From left: Michael J. Dowling, president and CEO of Northwell Health, speaking with STEM scholarship recipients Micaela Harmon and Solomon Richards.
From left: Michael J. Dowling, president and CEO of Northwell Health, speaking with STEM scholarship recipients Micaela Harmon and Solomon Richards.

College-bound dependents of Northwell employees awarded $7,500 scholarships

NEW HYDE PARK, NY —

Northwell Health has awarded its first STEM scholarships to college-bound dependents of Northwell employees. The scholarship program supports high school seniors pursuing degrees in science, technology, engineering, math (STEM) and health care-related fields.

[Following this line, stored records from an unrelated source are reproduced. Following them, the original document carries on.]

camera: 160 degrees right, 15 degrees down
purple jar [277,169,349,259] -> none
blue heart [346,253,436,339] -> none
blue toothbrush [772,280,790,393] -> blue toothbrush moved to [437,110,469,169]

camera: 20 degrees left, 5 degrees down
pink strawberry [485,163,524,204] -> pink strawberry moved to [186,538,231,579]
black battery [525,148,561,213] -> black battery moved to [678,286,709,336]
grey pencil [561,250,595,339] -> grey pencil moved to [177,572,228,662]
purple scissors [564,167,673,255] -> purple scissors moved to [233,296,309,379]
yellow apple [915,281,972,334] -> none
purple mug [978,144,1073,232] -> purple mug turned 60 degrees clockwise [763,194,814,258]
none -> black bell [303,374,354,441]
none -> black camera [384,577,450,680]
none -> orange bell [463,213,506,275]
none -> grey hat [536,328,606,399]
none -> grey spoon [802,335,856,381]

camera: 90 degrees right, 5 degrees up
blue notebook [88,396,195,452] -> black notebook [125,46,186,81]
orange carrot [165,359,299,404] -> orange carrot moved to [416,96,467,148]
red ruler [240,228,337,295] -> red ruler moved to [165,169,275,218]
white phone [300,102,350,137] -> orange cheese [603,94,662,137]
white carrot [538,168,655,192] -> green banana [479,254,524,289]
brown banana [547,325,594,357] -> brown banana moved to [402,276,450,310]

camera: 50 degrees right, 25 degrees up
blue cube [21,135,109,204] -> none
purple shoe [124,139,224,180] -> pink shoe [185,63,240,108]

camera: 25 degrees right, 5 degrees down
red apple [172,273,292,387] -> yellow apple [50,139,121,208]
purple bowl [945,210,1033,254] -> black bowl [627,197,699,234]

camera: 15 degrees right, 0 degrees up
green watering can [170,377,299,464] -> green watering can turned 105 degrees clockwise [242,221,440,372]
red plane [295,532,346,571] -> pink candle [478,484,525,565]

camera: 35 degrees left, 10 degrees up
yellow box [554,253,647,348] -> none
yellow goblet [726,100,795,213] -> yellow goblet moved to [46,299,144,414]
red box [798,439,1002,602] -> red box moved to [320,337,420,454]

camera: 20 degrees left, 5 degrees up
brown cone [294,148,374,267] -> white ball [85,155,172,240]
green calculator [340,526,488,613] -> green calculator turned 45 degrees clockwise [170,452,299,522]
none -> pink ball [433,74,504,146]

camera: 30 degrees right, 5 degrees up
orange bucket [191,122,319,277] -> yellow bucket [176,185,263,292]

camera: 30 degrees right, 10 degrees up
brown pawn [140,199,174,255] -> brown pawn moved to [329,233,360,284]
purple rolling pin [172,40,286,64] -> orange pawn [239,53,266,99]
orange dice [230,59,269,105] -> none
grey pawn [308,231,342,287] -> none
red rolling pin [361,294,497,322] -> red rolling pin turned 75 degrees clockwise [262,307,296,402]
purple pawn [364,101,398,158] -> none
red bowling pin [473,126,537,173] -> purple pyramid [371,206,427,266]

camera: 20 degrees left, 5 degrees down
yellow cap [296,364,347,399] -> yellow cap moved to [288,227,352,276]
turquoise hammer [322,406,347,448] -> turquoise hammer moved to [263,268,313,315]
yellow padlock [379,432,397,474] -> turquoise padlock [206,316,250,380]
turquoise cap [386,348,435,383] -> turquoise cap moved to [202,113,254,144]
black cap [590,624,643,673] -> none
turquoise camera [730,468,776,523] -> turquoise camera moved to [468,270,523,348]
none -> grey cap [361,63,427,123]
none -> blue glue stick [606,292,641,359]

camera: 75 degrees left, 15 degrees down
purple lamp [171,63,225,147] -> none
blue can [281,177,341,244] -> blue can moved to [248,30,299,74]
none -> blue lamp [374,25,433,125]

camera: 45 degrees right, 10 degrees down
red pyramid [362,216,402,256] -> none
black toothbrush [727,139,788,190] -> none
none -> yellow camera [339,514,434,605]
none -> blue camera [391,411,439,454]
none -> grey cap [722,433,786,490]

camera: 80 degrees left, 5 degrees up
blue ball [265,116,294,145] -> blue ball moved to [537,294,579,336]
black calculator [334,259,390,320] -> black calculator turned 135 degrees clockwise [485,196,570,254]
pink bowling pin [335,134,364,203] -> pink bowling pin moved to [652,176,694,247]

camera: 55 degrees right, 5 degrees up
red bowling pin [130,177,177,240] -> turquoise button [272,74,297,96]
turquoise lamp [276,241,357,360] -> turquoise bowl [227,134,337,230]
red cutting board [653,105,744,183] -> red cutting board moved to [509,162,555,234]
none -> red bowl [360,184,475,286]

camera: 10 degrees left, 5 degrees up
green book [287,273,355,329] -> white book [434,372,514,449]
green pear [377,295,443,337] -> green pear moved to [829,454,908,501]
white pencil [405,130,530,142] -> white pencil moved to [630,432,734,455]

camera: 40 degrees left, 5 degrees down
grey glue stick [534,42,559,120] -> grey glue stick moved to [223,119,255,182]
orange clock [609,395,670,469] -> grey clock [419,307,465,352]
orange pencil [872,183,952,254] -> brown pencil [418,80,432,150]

The $7,500 scholarships were presented to four of the five recipients in attendance at a recent ceremony held at Northwell’s corporate offices in New Hyde Park. The money will be applied to the STEM program they pursue at the community, state or city college they attend.

One of the scholarship recipients, Ivy Fernandes, 18, of Carle Place, plans on attending Nassau Community College in the fall and plans on following in the footsteps of her mother Precilla, who works as an oncology nurse at North Shore University Hospital. “I want to study nursing just like my mom,” said Ms. Fernandes. “She was a nurse in Mumbai, India. She came to the US first and then the rest of my family followed her from India. She gave me this opportunity to live in America. Her being a nurse means a lot to me, so I want to thank my mother by becoming a nurse too. She’s my inspiration.”

Another scholarship winner, Ryan Costanza, 17, of Levittown, son of Kathleen Costanza, a marketing and outreach relations specialist at Northwell Imaging, will be studying education at the College of New Jersey. “My mom introduced the scholarship to me and I was really excited so I applied for it. I didn’t think I would get it. I want to thank Northwell Health for giving me this,” he said. “All of my high school teachers have affected me so positively. I hope to become a high school math teacher because I would like to have a positive impact on students.”

Investment in youth

To be eligible for the STEM Scholarship program, students must be a dependent of a Northwell employee, a senior in high school and accepted into a SUNY, CUNY or community college within the tri-state area. In addition, they must be pursuing a degree in a STEM-related field and complete the online scholarship application.

“It's a financial help but also it's motivational as well. When you open a door for somebody and help them walk through it, it's amazing when they get to the other side,” said Michael J. Dowling, president and CEO of Northwell Health. “It provides a broader perspective about life and the opportunities that exist. We're committed to creating a community asset that is providing financial support and educational opportunities for people who want to advance, and if they’re successful and graduate, we would love to bring them into our organization.”

Joseph Moscola, senior vice president chief people officer at Northwell, said, “One of the ways that we can really pave the way for a successful future is to invest in our youth. What better place to start than in the youth of our team members.”

The other Northwell Health STEM scholarship recipients are: Solomon Richards of Valley Stream, whose mother Deborah Phillips is a blood bank supervisor at Southside Hospital, Aiden O’Sullivan of West Babylon, whose mother Lynn O’Sullivan is an oncology nurse liaison at North Shore University Hospital, and Micaela Harmon of South Ozone Park, whose father Leron Harmon is an anesthesia technologist at Long Island Jewish Medical Center. Her mother Janice Harmon, is a hematology and oncology research nurse for Northwell.